Servais noted that Artnet’s position as a sales platform seemed not much better. (Artnet declined to comment on its current and future pricing plans, but several mid-level dealers contacted for this article described their rates as unaffordable to all but blue chip giants.)
In a conversation with The Art Newspaper, Artsy’s Steib apologises for the promotion of the site without noting the hardships many galleries are facing in having to drive their businesses to online-only models due to government mandates to limit the spread of Covid-19. He adds: “We’re doing more business and that’s good for the world.”
Notably, frustrations with how Artsy directs traffic to its clients started brewing well before the coronavirus crisis hit, revealing longstanding tensions with online sales platforms for smaller galleries. For Sara Maria Salamone, the owner of Mrs. Gallery in Queens, New York, concerns over how the platform privileges larger galleries has forced her to forgo Artsy’s services entirely. “We left very unhappily last May,” she says, noting cost and account mismanagement as issues she had with the company.
She described a specific incident, in 2017, when Artsy’s magazine featured Genesis Belanger in a profile of 20 female artists. Mrs. first showed the artist’s work in 2017 and played a pivotal role in launching the artist’s career. But the magazine only linked to the significantly larger international gallery, Perrotin and its online profile at Artsy, which only started showing the artist in 2018 with the two person show, A Strange Relative. (The gallery announced its official representation of Belanger last summer.)

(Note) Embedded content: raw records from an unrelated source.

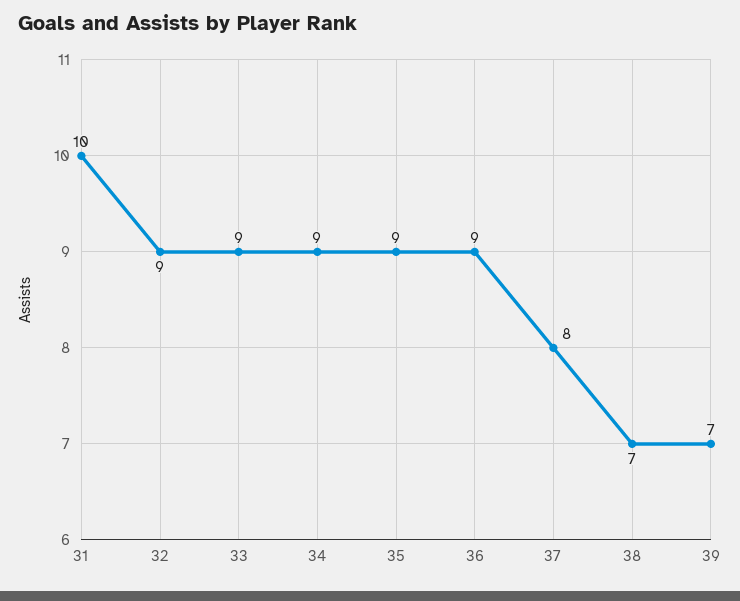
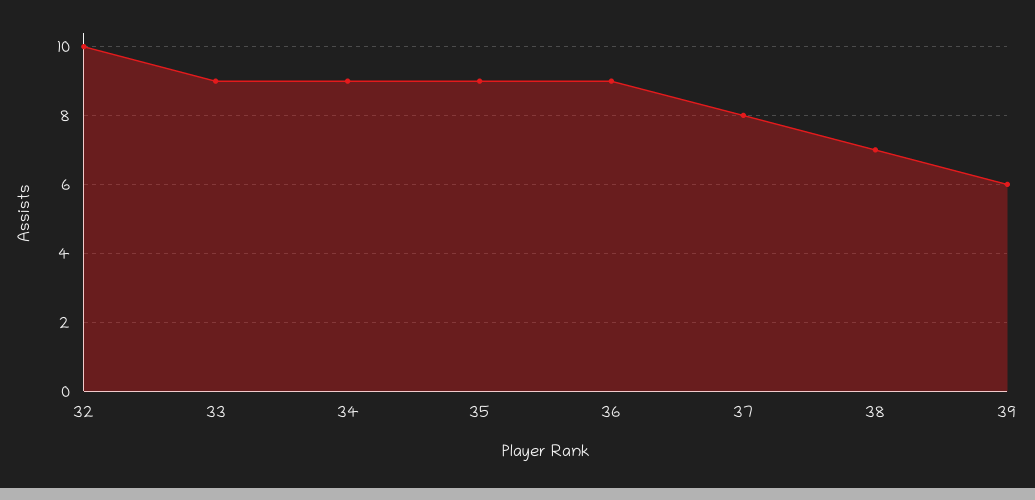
  {
-   "31": 10,
-   "32": 9,
+   "32": 10,
    "33": 9,
    "34": 9,
    "35": 9,
    "36": 9,
    "37": 8,
    "38": 7,
-   "39": 7
+   "39": 6
  }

According to Salamone, it took more than two weeks, a flurry of emails and three phone calls to have her gallery’s Artsy page linked in the story alongside Perrotin’s. By that time, any potential sales traffic to her online offerings through the platform had evaporated.
When asked about this issue, Steib affirms that the editorial side and marketplace are separate. “It is a church and state relationship to the endless frustration of my sales team,” he says.
Both Salamone and Horton have expressed frustration with Artsy’s lack of curation and the management costs associated with keeping up with its upload quotas can be administratively burdensome for smaller dealers. Salamone notes a requirement of five works of art uploaded per a week and no way to easily transfer information from her own inventory to the Artsy platform.
Seeking new solutions
Though there are a handful of existing online marketplaces to choose from, few to date offer comprehensive solutions for dealers, especially in times of need. Manhattan dealer Asya Geisberg discontinued using First Dibs a year ago, another competitor in the marketplace, which charges a 19% commission on sales on top of membership fees. She says the platform had stopped listing gallery names for fear other sites were taking their business.
Additionally, she found their client relations lacklustre: “They sent me threatening emails every time I tried to explain to someone who wanted 20%-50% off that I couldn’t do so because it was a living artist who got 50% [of the sale].”
Salamone has since joined Giallo Giallo Project, a curated marketplace designed for the discovery of new artists. The company manages all the uploading and captioning for galleries and charges a 10% to 15% commission on all sales, compared to Artsy’s monthly fee and 15% commission on the “buy now” feature.
With imperfect online options available to smaller galleries and artists, choices about where their limited funds will be more impactful than ever. Salamone, who has just delayed her next show opening until September but continues to promote her artists’ works online and through social media, says: “I need to focus on being able to pay my one employee right now."
Correction: This article has been updated to reflect that Artsy had been working with non-member galleries and fairs.